[Selected passage — start]

Hang on a minute, I agree the vast majority of these are not ring girl material, but everyone seems to be missing the fact that no.1 is seriously cute.

Maybe that's why she isn't getting noticed, she's gorgeous but in a pretty and cute way rather than curves and sex appeal kinda way. I dunno, she is easily the best of the bunch anyway...


----------



## xxpillowxxjp (Aug 23, 2010)

"she's was sportin toe like never before and quite honestly it's a disgrace to camels all over the planet."


----------



## Hiro (Mar 9, 2010)

xxpillowxxjp said:


> "she's was sportin toe like never before and quite honestly it's a disgrace to camels all over the planet."


lol. I just noticed you had acknowledged no.1 too for her cuteness :thumb02:


----------



## xxpillowxxjp (Aug 23, 2010)

Hiro said:


> lol. I just noticed you had acknowledged no.1 too for her cuteness :thumb02:


of course man... She just has one of that smiles that makes u want to talk to her and make her laugh.. IDK, that sounded weird but yeah..


----------



## MagiK11 (Dec 31, 2006)

RWCNT said:


> Hahaha, stepping up to the plate. Respect. I back everything in Xeberus's post barring the part about none of them being out of his league , that is, unless he steps up like your good self.
> 
> Fair play for the high standards, I dunno though, no knock on you, but I always found something prissy about over-picky guys, like someone who'll only drink the finest wine or something. Each to their own though.


To be fair, I'm not prissy at all. I'm cool with chicks I don't want to bang, and never look down or make people in general uncomfortable, cause as lame as this sounds...as philosophers of old have said, treat people the way you want them to treat you.

Anywyas, I'll post a few pics of my most recent ex, but we are still tight friends. I don't want to post her face (sorry but it's out of respect for her), so i used "paint" to artistically doodle on the few pics with her face on it. The main point of these pics is simply to show off her figure. I wouldn't have posted these if you hadn't asked, but I must say if a girl isn't fit, and hot I have close to 0 sexual interest, but they have to have substance. A hot ditz is just as bad as a porker in my books.









This first pic is to show me with her (so someone doesn't come and say I got these pics offline as opposed to knowing them) and to show her tats. Since a lot of the other pics won't show that hot face of hers lol, but the tats will be visible. A few of the other pics will show her before she had her full tat leg piece done. And fyi, this was us down south on vacation last year.









Us on top of that fort you see in the back of the first picture.









At the beach and her ASS is just perfect tho, and those legs. And this could qualify as a ring girl in my opinion. Those other girls had flabby asses in my humble opinion.


















Before she got her leg tat.


Anyways, enjoy the hot legs and ass. :thumb02:


----------



## GrappleRetarded (Jun 22, 2012)

MagiK11 said:


> To be fair, I'm not prissy at all. I'm cool with chicks I don't want to bang, and never look down or make people in general uncomfortable, cause as lame as this sounds...as philosophers of old have said, treat people the way you want them to treat you.

[Selected passage — finish]

> **Apply what you read**:
**1.** In the forum thread about ring girls, which one does the first post call seriously cute?
**2.** Resume the forum thread about ring girls after its final quoted line.

[Collected data — start]

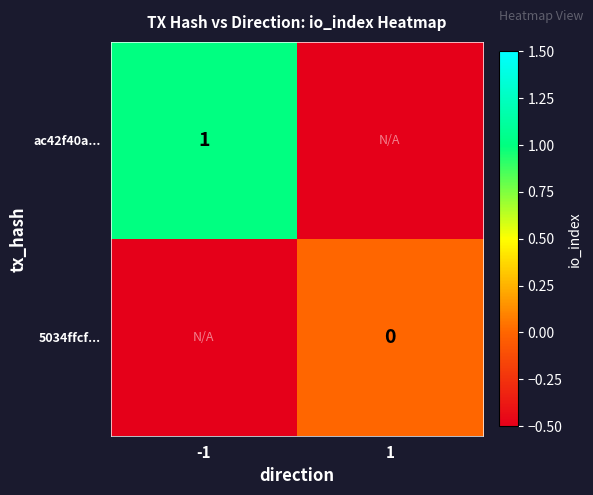

Is the value of 5034ffcf... at 1 greater than the value of ac42f40a... at -1?

No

[Collected data — finish]

> **Task results**:
**1.** No. 1.

**2.**
> 
> Anywyas, I'll post a few pics of my most recent ex, but we are still tight friends. I don't want to post her face (sorry but it's out of respect for her), so i used "paint" to artistically doodle on the few pics with her face on it. The main point of these pics is simply to show off her figure. I wouldn't have posted these if you hadn't asked, but I must say if a girl isn't fit, and hot I have close to 0 sexual interest, but they have to have substance. A hot ditz is just as bad as a porker in my books.
> 
> ...


lol @ posting a pic of your ex without including her face after bragging about how sexy they all were.

Seriously?


----------



## MagiK11 (Dec 31, 2006)

GrappleRetarded said:


> lol @ posting a pic of your ex without including her face after bragging about how sexy they all were.
> 
> Seriously?


I have nothing to prove to you really. The reason I'm not posting her face is out of respect for her. Would your gf or ex want you to post pics of her on some mma forum?


----------



## HitOrGetHit (Jun 29, 2009)

Wouldn't consider not finding every chick I see hot being overly picky.


Sent from my iPhone using VerticalSports


----------



## Ape City (May 27, 2007)

Would do all. Most not suitable for ring girl.


----------



## Sports_Nerd (Apr 23, 2012)

Ape City said:


> Would do all. Most not suitable for ring girl.


Make sure to double-bag.


----------



## dsmjrv (Jan 27, 2010)

there are a few i wouldnt even want a paper bagged bj from.. but the rest are bangable...

odd how low dollar pron companies can come up with hotter chicks than the UFC..


----------



## RWCNT (Dec 16, 2010)

MagiK11 said:


> I have nothing to prove to you really. The reason I'm not posting her face is out of respect for her. Would your gf or ex want you to post pics of her on some mma forum?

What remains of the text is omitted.